### FRAGMENTO SELECCIONADO
-=-=-=-=-

Entre ambos hechos, –la recepción y tratamiento en España del asesinato de Kirk y los tumultos durante el final de la Vuelta en Madrid– se dibuja sin embargo una línea continua: el desplazamiento de los límites. No hace falta una apología explícita de la agresión; basta con la ambigüedad, ese «no apruebo, pero entiendo» a modo de salvoconducto; la falacia del pero que a base de declinarse, hace que lo condenable acabe por sonar incluso razonable.

La cuestión de fondo no es el antagonismo –inevitable en democracia–, sino la forma de su encauzamiento. Una sociedad plural se sostiene sobre un «consenso negativo»: podemos no llegar nunca a acordar fines, pero acordamos límites.

Ese consenso se articula en umbrales: no se mata por ideas; no se interrumpe por la fuerza un acto civil; no se deshumaniza al discrepante. Cuando ese inventario de «noes» se resquebraja, el resto de las instituciones empiezan a vaciarse por dentro. Se mantiene el procedimiento, pero la sustancia se degrada: el adversario deja de ser un ciudadano con el que se disputa y pasa a ser un obstáculo que se remueve; el acontecimiento compartido deja de ser terreno neutral y se convierte en botín. España ha entrado en ese territorio de erosión lenta, y lo ha hecho siguiendo una secuencia precisa: primero el insulto como moneda corriente, luego el argumento desplazado por el eslogan, después la coacción blanqueada como «urgencia», finalmente el golpe explicado como «inevitable». No es casual que el escenario elegido para visibilizar esa nueva normalidad sea un gran evento con cámaras. La política contemporánea vive de imágenes, y la violencia, aunque sea de baja intensidad, produce imágenes eficaces. Por eso, un final de etapa sirve mejor que mil comunicados: enseña quién manda la señal más fuerte, quién puede bloquear la ciudad, quién se apropia del símbolo. Por eso un asesinato político a miles de kilómetros se usa aquí como material de ciclogénesis moral: sirve para poner a prueba lealtades, para exhibir superioridades, para ensayar coartadas. En ambos casos, la vida común queda relegada a decorado.

Importa la reacción porque crea precedente. Cuando una redacción decide titular con perífrasis que diluyen la responsabilidad; cuando una tribuna cultural convierte la hostilidad en gesto de autenticidad; cuando un portavoz elogia la «contundencia» de los suyos, aunque hiera a terceros, lo que se instituye no es una opinión: es un permiso.

Los permisos, a diferencia de las opiniones, generan hábito. Y los hábitos se consolidan rápido cuando ofrecen recompensa simbólica –aplausos del propio bando, minuto de gloria, ascenso en el escalafón del agravio– y el coste queda externalizado –la seguridad ajena, la integridad de un rival político.

Del asesinato de Kirk debería haber quedado una certeza simple: el asesinato nunca tiene «peros» que lo justifiquen ni que lo expliquen. Si aquí esa certeza se trocó en debate sobre merecimientos, lo que aparece es una conciencia pública alterada, incapaz de distinguir entre crimen y controversia. De la Vuelta debería haber quedado la convicción de que nada justifica la violencia, y menos aún cuando se ejerce bajo la mirada indulgente –o interesada– de un Gobierno que no cumplió con su deber.

-=-=-=-=-

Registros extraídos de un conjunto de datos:
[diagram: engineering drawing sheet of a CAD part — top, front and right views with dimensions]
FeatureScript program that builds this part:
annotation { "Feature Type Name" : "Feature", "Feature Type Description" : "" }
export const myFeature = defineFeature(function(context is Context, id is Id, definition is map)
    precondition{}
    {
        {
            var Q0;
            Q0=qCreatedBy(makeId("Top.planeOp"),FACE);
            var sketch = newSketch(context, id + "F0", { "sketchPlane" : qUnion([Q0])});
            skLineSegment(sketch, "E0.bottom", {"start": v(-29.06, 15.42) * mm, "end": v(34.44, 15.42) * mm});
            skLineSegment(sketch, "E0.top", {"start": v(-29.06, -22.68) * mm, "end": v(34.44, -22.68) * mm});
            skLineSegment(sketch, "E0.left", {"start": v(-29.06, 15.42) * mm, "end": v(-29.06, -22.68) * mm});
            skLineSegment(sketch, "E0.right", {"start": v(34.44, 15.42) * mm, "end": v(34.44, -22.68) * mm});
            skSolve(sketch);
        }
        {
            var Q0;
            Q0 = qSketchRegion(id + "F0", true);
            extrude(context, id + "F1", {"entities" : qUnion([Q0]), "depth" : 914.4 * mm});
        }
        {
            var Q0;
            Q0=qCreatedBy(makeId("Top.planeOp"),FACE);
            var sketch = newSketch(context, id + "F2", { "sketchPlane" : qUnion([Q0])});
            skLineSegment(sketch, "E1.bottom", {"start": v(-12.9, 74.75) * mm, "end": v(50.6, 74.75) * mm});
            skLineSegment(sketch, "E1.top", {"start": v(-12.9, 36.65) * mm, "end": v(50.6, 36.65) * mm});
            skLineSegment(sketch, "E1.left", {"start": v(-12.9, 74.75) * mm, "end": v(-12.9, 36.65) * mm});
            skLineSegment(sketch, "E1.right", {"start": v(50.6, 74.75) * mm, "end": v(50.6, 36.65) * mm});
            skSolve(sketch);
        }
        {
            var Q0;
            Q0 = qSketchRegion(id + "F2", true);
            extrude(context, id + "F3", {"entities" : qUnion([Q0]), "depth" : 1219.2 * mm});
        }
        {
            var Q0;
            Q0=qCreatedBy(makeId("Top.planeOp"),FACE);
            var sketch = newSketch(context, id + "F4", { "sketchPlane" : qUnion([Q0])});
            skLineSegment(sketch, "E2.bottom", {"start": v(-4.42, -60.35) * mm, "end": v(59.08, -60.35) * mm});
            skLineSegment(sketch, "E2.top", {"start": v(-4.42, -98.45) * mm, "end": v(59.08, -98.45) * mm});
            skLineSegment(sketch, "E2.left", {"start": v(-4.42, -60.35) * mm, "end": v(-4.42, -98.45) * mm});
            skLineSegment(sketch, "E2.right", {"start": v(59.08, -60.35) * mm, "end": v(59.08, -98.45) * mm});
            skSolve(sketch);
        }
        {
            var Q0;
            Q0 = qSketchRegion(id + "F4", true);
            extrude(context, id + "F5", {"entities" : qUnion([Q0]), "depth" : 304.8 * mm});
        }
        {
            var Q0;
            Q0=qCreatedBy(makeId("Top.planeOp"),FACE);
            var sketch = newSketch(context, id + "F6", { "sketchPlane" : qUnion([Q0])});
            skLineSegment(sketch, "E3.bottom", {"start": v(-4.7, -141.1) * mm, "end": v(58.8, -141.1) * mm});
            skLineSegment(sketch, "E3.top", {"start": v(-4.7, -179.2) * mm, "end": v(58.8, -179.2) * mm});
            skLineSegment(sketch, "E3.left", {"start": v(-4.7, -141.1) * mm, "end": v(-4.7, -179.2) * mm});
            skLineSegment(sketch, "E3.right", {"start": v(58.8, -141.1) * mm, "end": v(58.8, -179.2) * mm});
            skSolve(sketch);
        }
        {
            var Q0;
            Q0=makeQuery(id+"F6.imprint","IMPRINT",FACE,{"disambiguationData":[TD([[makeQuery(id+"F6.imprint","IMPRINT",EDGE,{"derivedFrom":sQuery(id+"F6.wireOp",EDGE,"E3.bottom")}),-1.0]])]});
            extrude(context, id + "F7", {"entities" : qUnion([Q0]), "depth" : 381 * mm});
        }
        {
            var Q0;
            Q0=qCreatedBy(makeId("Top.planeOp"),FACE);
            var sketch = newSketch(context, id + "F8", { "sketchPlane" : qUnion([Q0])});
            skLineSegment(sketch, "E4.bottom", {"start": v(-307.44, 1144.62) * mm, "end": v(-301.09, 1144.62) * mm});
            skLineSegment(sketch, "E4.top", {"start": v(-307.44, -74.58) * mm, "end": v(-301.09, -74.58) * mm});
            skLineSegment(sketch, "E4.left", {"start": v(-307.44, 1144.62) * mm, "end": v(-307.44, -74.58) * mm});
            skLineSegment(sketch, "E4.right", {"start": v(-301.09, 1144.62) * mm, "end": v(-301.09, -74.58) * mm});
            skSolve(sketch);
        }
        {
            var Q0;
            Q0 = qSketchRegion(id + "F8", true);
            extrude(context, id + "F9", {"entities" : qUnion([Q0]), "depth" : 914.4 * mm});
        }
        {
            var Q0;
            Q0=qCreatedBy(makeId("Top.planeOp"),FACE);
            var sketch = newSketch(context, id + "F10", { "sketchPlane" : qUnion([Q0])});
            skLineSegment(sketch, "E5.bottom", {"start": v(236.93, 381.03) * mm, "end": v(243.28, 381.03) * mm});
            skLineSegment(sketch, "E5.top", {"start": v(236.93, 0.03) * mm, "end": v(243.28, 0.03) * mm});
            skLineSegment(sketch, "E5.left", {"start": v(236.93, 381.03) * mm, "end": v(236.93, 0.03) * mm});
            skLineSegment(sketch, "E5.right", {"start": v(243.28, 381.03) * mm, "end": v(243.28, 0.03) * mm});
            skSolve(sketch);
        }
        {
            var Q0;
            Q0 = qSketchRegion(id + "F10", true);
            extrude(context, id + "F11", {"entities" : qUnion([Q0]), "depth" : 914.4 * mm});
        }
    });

-=-=-=-=-

### TAREAS POR REALIZAR
[1] Traduzca al inglés esta oración del fragmento sobre el desplazamiento de los límites: «Los permisos, a diferencia de las opiniones, generan hábito.»
[2] Según el fragmento sobre el desplazamiento de los límites, ¿sobre qué se sostiene una sociedad plural?
Los registros no guardan ninguna relación con el fragmento.

### RESPUESTAS DADAS
[1] Permissions, unlike opinions, breed habit.

[2] Se sostiene sobre un «consenso negativo».